Is Facebook a crucial part of relationships?

By Jacob Bojesson

A popular saying with students – “It’s not official until it’s on Facebook,” – may be more accurate than people realize.

A study co-conducted by David Westerman, assistant professor of communication studies at West Virginia U., showed publicly displaying romantic relationships on Facebook is a sign of commitment.

“It’s very similar to wearing a wedding ring. You’re publicly showing people ‘look I’m connected to this other person. I’m letting everyone know,’” Westerman said. “If you show it publicly, it makes it that much more meaningful.”

Just as social media has become a way to connect with friends and family, they have also become a tool to build and maintain relationships.

“For me, it came about from seeing social networking sites as being this place where a lot of these things can play out,” Westerman said. “(How they are) providing opportunities for people who live apart but also who live relatively close to each other, to maintain relationships by communicating through these channels.”

Alongside Stephanie Tong of Wayne State U. in Detroit, Westerman investigated how the nature of romantic relationships are affected by Facebook.

Westerman put up an ad on MIX in September looking for people currently involved in a romantic relationship with someone they are friends with on Facebook.
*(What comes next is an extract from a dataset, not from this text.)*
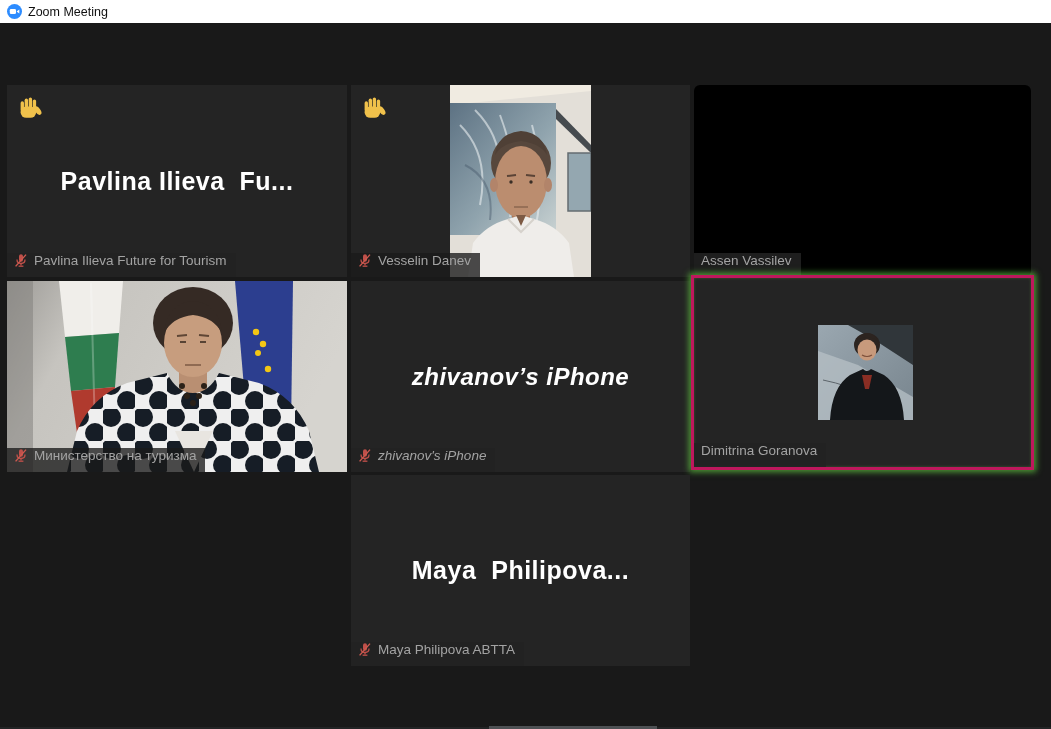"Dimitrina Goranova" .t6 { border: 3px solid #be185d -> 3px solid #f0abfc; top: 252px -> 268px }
In the study, 306 participants were asked a series of questions about how satisfied they were with their communication on Facebook and how supported they felt by their network.

“We asked them some questions about how they interact with their partner through the private parts of Facebook and through the public part,” Westerman said. “We wanted to see how they played some of these things out on Facebook.”

Westerman and Tong are still analyzing the results of the study, and no statistics have been released.

What the preliminary results of the study show is people who display their relationship more openly on Facebook tend to feel closer to one another than people who don’t.

Westerman believes the idea of being “Facebook official” may play more significant role than many think.

“If you’re doing this publicly, you’re showing that commitment,” Westerman said. “Everyone else in your network knows it, and they can call you on it if you do something stupid.”

The private interactions on Facebook, including messaging and chatting, don’t seem to play as big a role in relationships – to Westerman’s surprise.

“It might be that people don’t just do it very often,” Westerman said. “Facebook is meant to be a public channel, although it certainly has some private parts to it.”

Westerman said he is satisfied with the results of the study, as they prove much of the criticism of social networking sites is unwarranted.

“A lot of people say: ‘These kids today – they’re only interacting on Facebook, and they’re not having real relationships,’ This study shows that might not be the case,” Westerman said.

Westerman and Tong are hoping to finalize their research by early November.